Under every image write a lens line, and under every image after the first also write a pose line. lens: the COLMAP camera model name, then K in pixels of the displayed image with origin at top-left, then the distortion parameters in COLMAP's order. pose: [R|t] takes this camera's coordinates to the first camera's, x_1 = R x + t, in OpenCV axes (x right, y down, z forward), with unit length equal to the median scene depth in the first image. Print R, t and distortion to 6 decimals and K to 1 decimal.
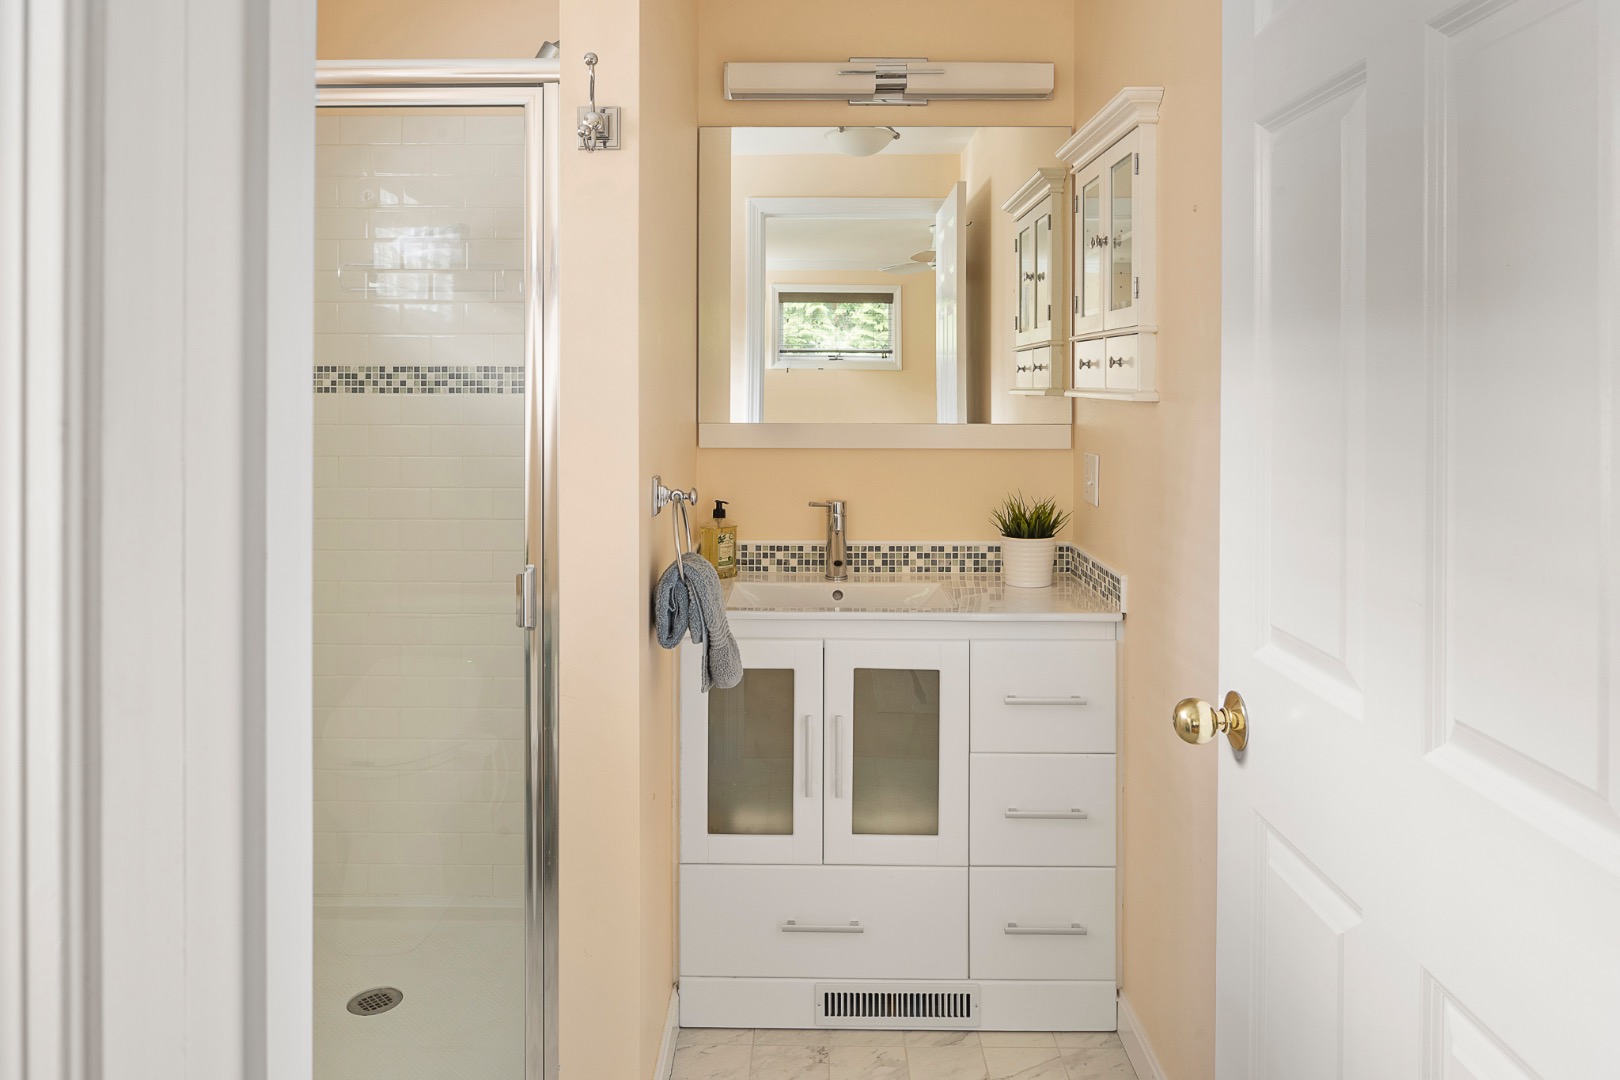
lens RADIAL K [[1149.2, 0, 804.0], [0, 1149.2, 391.1], [0, 0, 1]] dist [-0.000484, -0.000671]
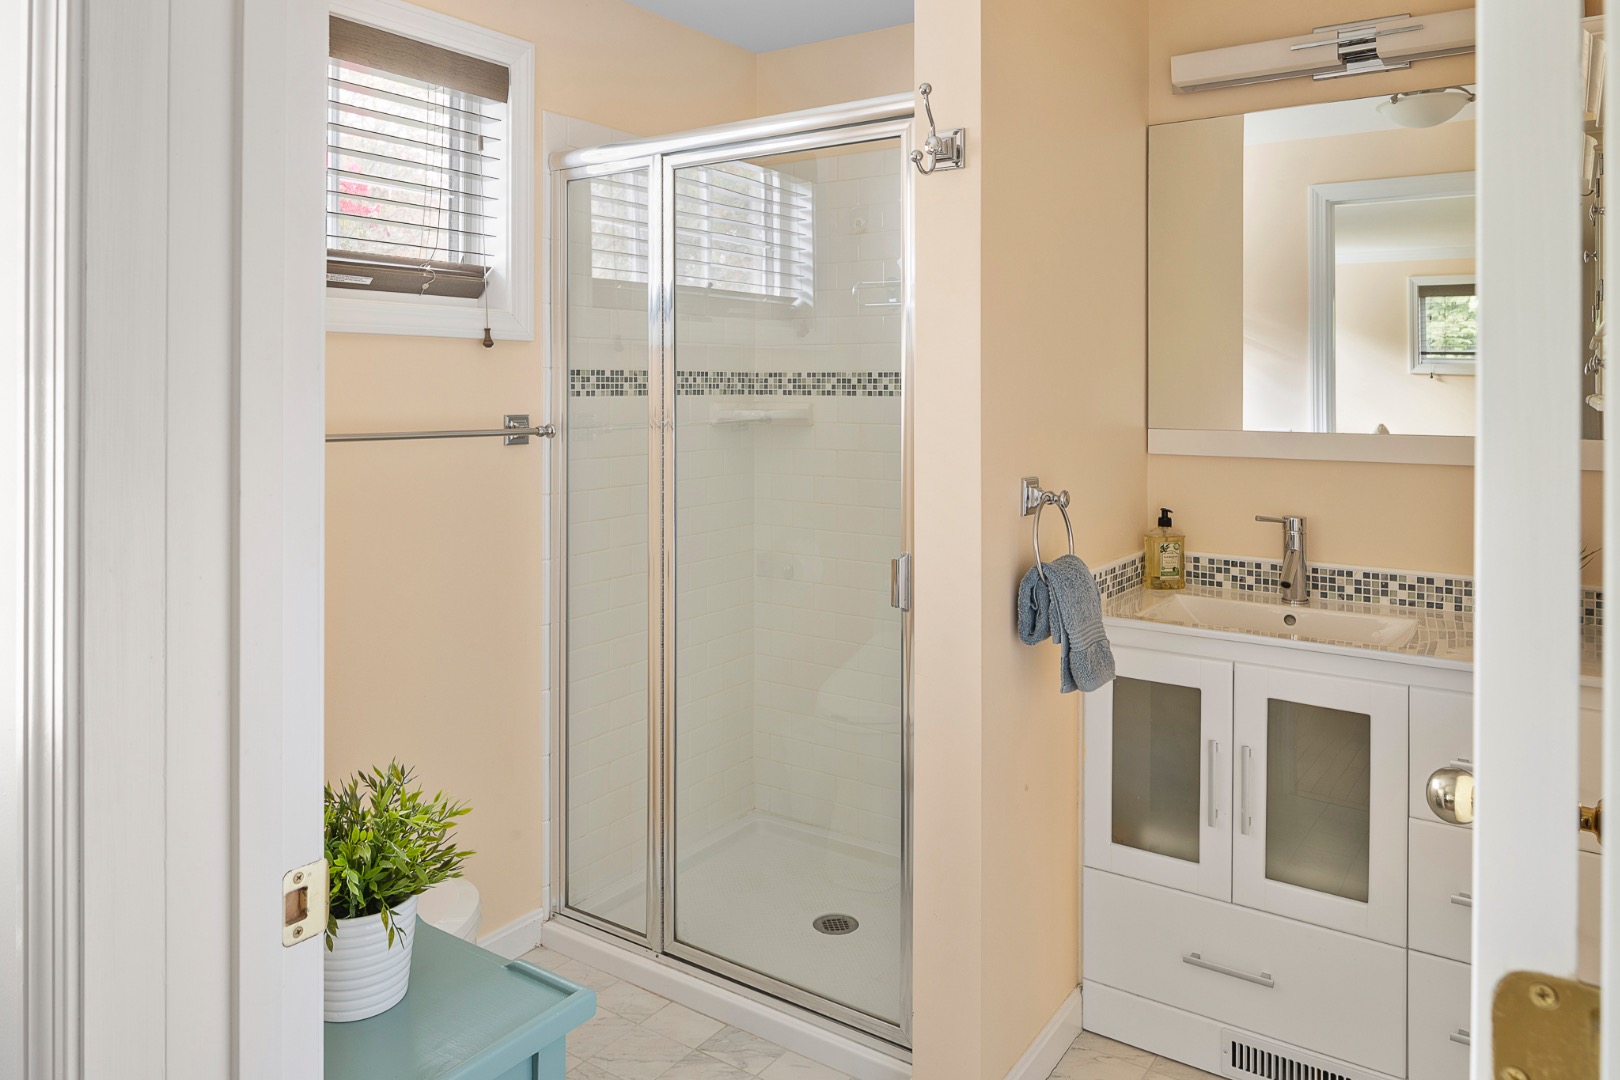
lens RADIAL K [[1149.2, 0, 804.0], [0, 1149.2, 391.1], [0, 0, 1]] dist [-0.000484, -0.000671]
pose [[0.825115, 0.003623, -0.564953, 0.220715], [-0.006178, 0.999978, -0.002610, 0.000412], [0.564931, 0.005644, 0.825119, 0.026666]]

● ● ● ● ●

WHAT TO DO
Recast all of the material above as a CSV with two columns, instruction and response, giving one row per instruction paired with its answer. Put each field in double quotes, replace line breaks with spaces, and omit the pictures.

SOLUTION FOR THIS EXERCISE
instruction,response
"Under every image write a lens line, and under every image after the first also write a pose line. lens: the COLMAP camera model name, then K in pixels of the displayed image with origin at top-left, then the distortion parameters in COLMAP's order. pose: [R|t] takes this camera's coordinates to the first camera's, x_1 = R x + t, in OpenCV axes (x right, y down, z forward), with unit length equal to the median scene depth in the first image. Print R, t and distortion to 6 decimals and K to 1 decimal.","lens RADIAL K [[1149.2, 0, 804.0], [0, 1149.2, 391.1], [0, 0, 1]] dist [-0.000484, -0.000671] lens RADIAL K [[1149.2, 0, 804.0], [0, 1149.2, 391.1], [0, 0, 1]] dist [-0.000484, -0.000671] pose [[0.825115, 0.003623, -0.564953, 0.220715], [-0.006178, 0.999978, -0.002610, 0.000412], [0.564931, 0.005644, 0.825119, 0.026666]]"